Its writer Alexis Petridis wrote: “On their third and best album, the London four-piece embrace a more polished, widescreen sound that serves their sharp writing on late-20s anxieties.”
He said the record – which features tracks like The Last Man On Earth, Smile, No Hard Feelings, How Can I Make It OK? – represented the exceptional fulfilment of the band’s ambitions.
“The move for something bigger can be the moment when artists falter, where a glaring discrepancy between ambition and ability is revealed, or a desire to perform on a bigger stage swamps the essence of what made people like you in the first place,” wrote Petridis.
“But, as it turns out, boldness suits Wolf Alice better than you might expect.
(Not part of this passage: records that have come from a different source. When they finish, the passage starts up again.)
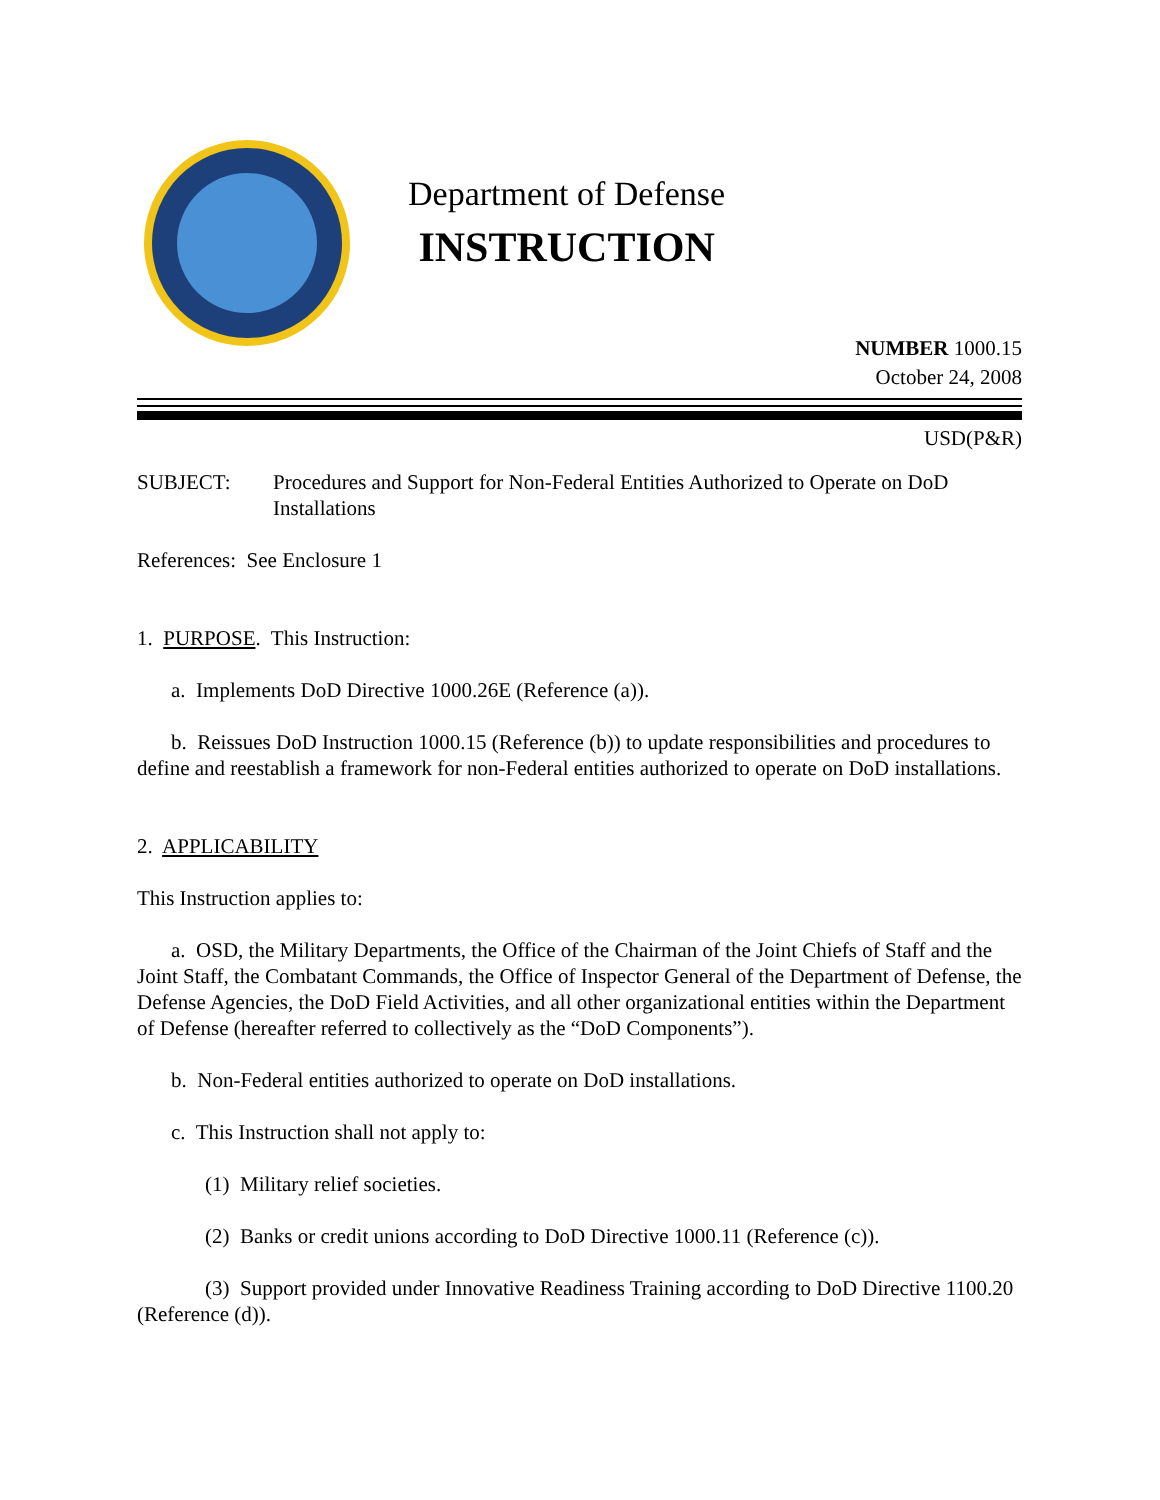Department of Defense
INSTRUCTION
NUMBER 1000.15
October 24, 2008
USD(P&R)
SUBJECT: Procedures and Support for Non-Federal Entities Authorized to Operate on DoD Installations
References: See Enclosure 1
1. PURPOSE. This Instruction:
a. Implements DoD Directive 1000.26E (Reference (a)).
b. Reissues DoD Instruction 1000.15 (Reference (b)) to update responsibilities and procedures to define and reestablish a framework for non-Federal entities authorized to operate on DoD installations.
2. APPLICABILITY
This Instruction applies to:
a. OSD, the Military Departments, the Office of the Chairman of the Joint Chiefs of Staff and the Joint Staff, the Combatant Commands, the Office of Inspector General of the Department of Defense, the Defense Agencies, the DoD Field Activities, and all other organizational entities within the Department of Defense (hereafter referred to collectively as the “DoD Components”).
b. Non-Federal entities authorized to operate on DoD installations.
c. This Instruction shall not apply to:
(1) Military relief societies.
(2) Banks or credit unions according to DoD Directive 1000.11 (Reference (c)).
(3) Support provided under Innovative Readiness Training according to DoD Directive 1100.20 (Reference (d)).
Listening to Blue Weekend, you’re struck by an appealing sense of everything clicking into place.”
“Without wishing to heap on unreasonable expectations, it has the distinct tang of an album that could be huge,” he concluded.
The Independent offered another glowing five-star review. “The careening thrills of their teenage and early 20s tunes have been replaced by more assured – but still intensely emotional – of singer-songwriter Ellie Rowsell’s structures,” wrote Helen Brown.
“If you imagine their old songs as rally cars, the new ones are still driven as wildly, but with steelier focus and in-built roll cages.
“As with Visions, this third album sees the band hopping between styles – folk, garage rock and shoegaze – only now they’re steering deeper into the corners and controlling the skids.”
The Times was also impressed with the band’s transcendent mix of folk, grunge, country and “bucketfuls of talent”, awarding four stars.
Journalist Will Hodgkinson agreed this could be the moment the band move from being indie heroes to modern greats.
“The album showcases the increasing sophistication of Rowsell’s writing and the complexity of the band’s sound,” he wrote.